### TO DO:
Convert the rows from the line with "collection date: 1932-04-28" up to and including the line with "collector number: 1214" into a two-column CSV headed field and value. Give one CSV line per row, with each field name and its value in separate quoted fields and any line breaks replaced by spaces.

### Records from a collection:
+ + + +
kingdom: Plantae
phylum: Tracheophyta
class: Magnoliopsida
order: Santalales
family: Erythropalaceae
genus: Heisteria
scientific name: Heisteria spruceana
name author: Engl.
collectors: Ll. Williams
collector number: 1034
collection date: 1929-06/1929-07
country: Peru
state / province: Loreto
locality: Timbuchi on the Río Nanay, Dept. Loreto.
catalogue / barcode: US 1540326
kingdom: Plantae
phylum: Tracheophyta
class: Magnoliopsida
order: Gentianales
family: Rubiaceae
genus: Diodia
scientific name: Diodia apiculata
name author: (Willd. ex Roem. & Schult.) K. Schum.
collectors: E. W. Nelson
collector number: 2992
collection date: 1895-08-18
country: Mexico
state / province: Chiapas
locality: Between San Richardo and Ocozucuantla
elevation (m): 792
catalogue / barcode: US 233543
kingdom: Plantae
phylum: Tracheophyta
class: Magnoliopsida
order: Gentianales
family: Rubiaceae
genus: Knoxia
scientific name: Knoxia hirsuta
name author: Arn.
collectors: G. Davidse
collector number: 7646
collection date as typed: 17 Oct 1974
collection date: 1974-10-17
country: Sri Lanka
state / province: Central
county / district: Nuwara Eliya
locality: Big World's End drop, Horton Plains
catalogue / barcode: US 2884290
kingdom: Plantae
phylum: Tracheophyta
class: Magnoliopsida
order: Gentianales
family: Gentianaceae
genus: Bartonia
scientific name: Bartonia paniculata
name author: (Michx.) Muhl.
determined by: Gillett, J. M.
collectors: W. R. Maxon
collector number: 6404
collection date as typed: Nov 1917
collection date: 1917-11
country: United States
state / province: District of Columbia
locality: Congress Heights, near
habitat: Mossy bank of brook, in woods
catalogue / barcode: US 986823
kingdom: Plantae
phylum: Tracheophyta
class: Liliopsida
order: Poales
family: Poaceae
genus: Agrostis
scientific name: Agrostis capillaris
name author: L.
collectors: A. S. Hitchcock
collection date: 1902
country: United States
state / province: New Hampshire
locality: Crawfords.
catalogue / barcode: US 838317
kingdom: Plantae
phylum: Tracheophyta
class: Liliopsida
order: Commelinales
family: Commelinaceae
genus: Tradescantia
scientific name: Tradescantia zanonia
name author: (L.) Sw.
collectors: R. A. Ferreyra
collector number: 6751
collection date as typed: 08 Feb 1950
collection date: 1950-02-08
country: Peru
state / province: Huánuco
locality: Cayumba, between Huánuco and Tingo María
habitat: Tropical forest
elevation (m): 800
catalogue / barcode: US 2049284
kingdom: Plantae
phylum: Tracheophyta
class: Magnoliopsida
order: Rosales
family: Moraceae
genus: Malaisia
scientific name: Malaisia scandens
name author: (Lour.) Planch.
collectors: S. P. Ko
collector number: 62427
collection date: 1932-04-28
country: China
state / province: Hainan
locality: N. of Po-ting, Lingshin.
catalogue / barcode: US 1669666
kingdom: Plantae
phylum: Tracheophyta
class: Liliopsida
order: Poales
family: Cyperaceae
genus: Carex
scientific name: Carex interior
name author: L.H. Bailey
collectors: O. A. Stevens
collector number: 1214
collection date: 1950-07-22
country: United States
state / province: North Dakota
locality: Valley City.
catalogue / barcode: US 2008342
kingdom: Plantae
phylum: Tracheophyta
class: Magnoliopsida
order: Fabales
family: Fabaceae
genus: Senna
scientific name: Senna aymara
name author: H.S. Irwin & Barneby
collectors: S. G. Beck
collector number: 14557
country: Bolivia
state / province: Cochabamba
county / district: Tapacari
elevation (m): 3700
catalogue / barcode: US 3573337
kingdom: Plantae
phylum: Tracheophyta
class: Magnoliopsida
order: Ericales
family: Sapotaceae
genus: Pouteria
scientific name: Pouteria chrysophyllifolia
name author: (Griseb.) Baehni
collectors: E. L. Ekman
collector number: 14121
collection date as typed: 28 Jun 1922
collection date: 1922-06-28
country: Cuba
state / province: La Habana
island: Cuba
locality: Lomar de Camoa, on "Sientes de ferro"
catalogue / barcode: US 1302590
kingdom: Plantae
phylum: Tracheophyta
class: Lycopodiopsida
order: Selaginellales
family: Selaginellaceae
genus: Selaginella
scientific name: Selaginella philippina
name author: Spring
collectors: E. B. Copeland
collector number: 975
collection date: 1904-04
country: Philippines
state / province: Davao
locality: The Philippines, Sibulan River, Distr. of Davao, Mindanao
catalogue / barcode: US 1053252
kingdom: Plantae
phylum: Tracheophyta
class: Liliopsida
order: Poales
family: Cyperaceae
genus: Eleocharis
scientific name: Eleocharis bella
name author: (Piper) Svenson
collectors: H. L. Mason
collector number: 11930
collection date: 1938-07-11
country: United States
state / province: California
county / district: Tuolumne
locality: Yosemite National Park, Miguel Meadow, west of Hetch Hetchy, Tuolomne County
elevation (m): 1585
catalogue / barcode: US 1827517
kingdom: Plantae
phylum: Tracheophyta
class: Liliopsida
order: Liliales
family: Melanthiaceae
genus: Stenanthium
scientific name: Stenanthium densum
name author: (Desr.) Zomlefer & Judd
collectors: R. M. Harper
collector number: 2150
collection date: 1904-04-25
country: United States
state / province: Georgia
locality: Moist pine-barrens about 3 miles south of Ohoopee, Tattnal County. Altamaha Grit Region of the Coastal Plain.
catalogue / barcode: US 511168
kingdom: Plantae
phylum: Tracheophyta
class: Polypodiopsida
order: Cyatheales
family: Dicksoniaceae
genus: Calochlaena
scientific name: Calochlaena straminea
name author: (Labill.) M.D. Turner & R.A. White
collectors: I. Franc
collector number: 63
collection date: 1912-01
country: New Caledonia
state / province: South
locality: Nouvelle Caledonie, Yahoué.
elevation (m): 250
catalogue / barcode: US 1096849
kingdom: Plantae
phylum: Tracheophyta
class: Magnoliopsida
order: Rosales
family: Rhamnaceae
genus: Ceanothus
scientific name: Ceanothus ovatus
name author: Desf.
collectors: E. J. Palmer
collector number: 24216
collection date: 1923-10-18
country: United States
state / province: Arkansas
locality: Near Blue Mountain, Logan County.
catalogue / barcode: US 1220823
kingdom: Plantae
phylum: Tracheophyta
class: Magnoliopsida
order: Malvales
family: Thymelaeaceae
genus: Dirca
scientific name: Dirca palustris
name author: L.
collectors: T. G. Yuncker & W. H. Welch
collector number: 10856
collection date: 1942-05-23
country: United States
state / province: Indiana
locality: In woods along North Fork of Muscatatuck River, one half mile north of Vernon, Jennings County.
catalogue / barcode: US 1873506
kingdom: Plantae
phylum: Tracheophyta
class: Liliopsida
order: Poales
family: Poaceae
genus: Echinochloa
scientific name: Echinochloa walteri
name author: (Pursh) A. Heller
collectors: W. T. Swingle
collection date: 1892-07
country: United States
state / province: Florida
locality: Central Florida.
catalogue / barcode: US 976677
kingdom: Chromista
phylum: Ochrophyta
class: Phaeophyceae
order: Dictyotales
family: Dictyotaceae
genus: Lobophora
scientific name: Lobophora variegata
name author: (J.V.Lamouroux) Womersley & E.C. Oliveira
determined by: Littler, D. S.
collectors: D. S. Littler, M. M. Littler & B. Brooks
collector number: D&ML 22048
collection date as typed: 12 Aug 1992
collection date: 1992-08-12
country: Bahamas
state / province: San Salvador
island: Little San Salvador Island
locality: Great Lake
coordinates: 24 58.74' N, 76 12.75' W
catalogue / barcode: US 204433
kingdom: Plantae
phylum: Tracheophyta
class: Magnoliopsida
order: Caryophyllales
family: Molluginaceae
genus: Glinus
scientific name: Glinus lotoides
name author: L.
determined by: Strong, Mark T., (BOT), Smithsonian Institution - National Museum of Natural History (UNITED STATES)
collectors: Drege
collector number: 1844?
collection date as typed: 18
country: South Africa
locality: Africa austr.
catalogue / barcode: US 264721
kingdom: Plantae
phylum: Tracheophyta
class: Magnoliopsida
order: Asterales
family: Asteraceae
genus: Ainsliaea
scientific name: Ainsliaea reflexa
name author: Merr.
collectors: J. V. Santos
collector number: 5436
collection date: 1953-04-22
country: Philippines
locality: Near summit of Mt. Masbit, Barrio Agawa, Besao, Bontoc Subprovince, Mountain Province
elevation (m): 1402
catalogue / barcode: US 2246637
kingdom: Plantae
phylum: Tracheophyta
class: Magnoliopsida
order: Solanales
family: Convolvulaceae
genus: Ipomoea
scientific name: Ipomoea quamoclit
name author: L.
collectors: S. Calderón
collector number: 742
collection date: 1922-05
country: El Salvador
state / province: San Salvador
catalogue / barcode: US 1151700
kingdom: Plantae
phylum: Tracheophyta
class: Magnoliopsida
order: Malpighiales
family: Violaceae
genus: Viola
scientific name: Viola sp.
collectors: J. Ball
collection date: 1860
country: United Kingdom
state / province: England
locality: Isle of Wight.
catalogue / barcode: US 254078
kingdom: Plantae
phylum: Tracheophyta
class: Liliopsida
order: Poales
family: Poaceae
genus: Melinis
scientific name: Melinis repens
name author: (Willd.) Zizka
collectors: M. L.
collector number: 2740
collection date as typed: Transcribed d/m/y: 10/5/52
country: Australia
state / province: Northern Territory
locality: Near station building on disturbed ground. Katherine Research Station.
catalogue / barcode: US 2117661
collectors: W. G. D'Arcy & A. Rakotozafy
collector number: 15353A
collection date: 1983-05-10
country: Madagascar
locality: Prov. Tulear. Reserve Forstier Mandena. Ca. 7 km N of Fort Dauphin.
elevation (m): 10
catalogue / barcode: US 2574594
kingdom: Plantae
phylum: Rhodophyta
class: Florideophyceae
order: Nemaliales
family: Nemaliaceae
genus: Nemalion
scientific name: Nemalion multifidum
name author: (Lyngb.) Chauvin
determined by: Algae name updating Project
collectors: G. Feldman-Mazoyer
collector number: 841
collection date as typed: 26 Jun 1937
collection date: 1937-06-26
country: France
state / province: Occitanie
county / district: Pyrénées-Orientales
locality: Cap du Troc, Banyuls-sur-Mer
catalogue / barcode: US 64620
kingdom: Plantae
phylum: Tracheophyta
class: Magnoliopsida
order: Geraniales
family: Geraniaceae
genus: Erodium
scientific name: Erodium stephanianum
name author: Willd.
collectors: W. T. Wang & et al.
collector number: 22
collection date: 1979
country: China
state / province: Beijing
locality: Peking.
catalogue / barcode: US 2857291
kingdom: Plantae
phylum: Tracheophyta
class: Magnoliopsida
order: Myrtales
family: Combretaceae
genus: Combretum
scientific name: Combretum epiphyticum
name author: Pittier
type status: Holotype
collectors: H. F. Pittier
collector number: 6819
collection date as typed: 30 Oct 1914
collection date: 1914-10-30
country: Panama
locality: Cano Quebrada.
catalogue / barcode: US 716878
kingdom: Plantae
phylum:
+ + + +
### ANSWER TO THIS TASK:
field,value
"collection date:","1932-04-28"
"country:","China"
"state / province:","Hainan"
"locality:","N. of Po-ting, Lingshin."
"catalogue / barcode:","US 1669666"
"kingdom:","Plantae"
"phylum:","Tracheophyta"
"class:","Liliopsida"
"order:","Poales"
"family:","Cyperaceae"
"genus:","Carex"
"scientific name:","Carex interior"
"name author:","L.H. Bailey"
"collectors:","O. A. Stevens"
"collector number:","1214"